# 指示
神社の起源と古代朝鮮について書かれた次の抜粋を、一字一句変えずに全文引用しなさい。

# 抜粋
岡谷公二著「神社の起源と古代朝鮮」を読む ―1― 空海さんも新羅系? 平成天皇 「韓国ゆかり」発言、「日本書紀」は反新羅? 八幡さまと稲荷さまは新羅系
岡谷公二著「神社の起源と古代朝鮮」を読む ―1― 空海さんも新羅系? 平成天皇
「韓国ゆかり」発言、「日本書紀」は反新羅? 八幡さまと稲荷さまは新羅系
図書館でたまたま見つけた一冊。
日本神話と神社の関係、そしてその起源が知りたくて。
p010
百済系を主張する人もいるが・・・白髭神社が新羅系渡来人の奉祀した神社だとは、ほぼ
定説になっている。
p011
このあたりは、古代の豪族三尾(水尾とも書く)氏の地盤であり、三尾氏は白髭神社の奉祀
者であった。 そして渡来系、とりわけ新羅系の氏族ではないかと考えられている。
p013
『日本書紀』によると、継体天皇の父彦主人王は、「近江国の高島郡の三尾の別業」にいた
時、「顔色きらきらしくて、甚だうるはしき色ありといふ」噂を聞き、越前三国の高向から
振媛という女性を迎え、妃とし、天皇をもうけたのだという。
==>> まずは白髭神社です。 公式ホームページをみてみましょう。
「近江最古の大社で、社記によると垂仁(すいにん)天皇の25年(第11代・2000
余年前)、皇女倭姫命(やまとひめのみこと)が社殿を御創建(御再建とも)」

# 資料一覧
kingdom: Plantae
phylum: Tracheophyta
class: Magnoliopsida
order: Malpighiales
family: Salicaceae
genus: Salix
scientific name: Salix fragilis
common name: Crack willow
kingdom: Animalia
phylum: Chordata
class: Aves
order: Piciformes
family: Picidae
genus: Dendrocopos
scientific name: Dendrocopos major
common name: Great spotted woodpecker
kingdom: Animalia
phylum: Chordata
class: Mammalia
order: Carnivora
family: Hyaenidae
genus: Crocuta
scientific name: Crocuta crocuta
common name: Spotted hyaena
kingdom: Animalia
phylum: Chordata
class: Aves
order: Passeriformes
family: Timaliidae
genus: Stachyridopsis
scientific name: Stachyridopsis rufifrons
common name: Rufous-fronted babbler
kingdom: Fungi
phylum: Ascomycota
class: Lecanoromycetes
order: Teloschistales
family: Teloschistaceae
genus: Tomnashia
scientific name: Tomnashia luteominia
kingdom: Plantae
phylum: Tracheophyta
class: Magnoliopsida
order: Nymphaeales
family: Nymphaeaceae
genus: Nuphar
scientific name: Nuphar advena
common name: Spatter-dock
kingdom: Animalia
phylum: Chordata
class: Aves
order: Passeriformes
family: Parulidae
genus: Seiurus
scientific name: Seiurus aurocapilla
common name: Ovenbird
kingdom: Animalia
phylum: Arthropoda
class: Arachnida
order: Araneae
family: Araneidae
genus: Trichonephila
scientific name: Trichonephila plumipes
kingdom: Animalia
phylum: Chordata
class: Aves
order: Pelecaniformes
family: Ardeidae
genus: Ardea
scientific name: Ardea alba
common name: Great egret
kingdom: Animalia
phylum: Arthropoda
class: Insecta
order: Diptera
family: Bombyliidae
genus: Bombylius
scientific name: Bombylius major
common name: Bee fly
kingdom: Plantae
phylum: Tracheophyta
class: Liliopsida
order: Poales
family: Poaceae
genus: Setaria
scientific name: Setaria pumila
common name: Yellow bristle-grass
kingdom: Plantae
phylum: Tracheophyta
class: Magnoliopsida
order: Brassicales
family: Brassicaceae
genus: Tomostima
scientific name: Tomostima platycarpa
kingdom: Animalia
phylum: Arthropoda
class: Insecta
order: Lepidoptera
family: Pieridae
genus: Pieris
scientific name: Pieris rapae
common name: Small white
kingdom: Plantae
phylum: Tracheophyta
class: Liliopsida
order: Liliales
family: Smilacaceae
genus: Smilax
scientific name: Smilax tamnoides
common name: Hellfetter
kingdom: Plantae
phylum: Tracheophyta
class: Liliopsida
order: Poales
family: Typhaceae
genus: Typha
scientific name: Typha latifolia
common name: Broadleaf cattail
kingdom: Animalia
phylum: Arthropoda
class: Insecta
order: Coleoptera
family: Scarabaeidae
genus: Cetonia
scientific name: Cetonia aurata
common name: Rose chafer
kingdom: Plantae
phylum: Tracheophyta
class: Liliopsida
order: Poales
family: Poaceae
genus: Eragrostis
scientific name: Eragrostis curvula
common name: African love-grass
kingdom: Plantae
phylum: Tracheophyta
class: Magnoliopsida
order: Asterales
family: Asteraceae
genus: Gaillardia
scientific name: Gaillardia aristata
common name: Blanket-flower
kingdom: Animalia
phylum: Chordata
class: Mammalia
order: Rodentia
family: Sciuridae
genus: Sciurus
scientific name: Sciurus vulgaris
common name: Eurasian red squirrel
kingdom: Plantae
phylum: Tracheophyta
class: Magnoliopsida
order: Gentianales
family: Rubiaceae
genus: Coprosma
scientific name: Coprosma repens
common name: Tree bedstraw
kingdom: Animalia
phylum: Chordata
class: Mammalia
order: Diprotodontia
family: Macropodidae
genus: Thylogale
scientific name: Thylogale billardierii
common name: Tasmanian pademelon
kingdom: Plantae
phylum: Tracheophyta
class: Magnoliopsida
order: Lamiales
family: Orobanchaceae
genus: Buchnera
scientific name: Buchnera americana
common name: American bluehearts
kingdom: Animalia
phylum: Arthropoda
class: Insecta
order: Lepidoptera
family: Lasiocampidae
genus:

# 解答例
岡谷公二著「神社の起源と古代朝鮮」を読む ―1― 空海さんも新羅系? 平成天皇 「韓国ゆかり」発言、「日本書紀」は反新羅? 八幡さまと稲荷さまは新羅系
岡谷公二著「神社の起源と古代朝鮮」を読む ―1― 空海さんも新羅系? 平成天皇
「韓国ゆかり」発言、「日本書紀」は反新羅? 八幡さまと稲荷さまは新羅系
図書館でたまたま見つけた一冊。
日本神話と神社の関係、そしてその起源が知りたくて。
p010
百済系を主張する人もいるが・・・白髭神社が新羅系渡来人の奉祀した神社だとは、ほぼ
定説になっている。
p011
このあたりは、古代の豪族三尾(水尾とも書く)氏の地盤であり、三尾氏は白髭神社の奉祀
者であった。 そして渡来系、とりわけ新羅系の氏族ではないかと考えられている。
p013
『日本書紀』によると、継体天皇の父彦主人王は、「近江国の高島郡の三尾の別業」にいた
時、「顔色きらきらしくて、甚だうるはしき色ありといふ」噂を聞き、越前三国の高向から
振媛という女性を迎え、妃とし、天皇をもうけたのだという。
==>> まずは白髭神社です。 公式ホームページをみてみましょう。
「近江最古の大社で、社記によると垂仁(すいにん)天皇の25年(第11代・2000
余年前)、皇女倭姫命(やまとひめのみこと)が社殿を御創建(御再建とも)」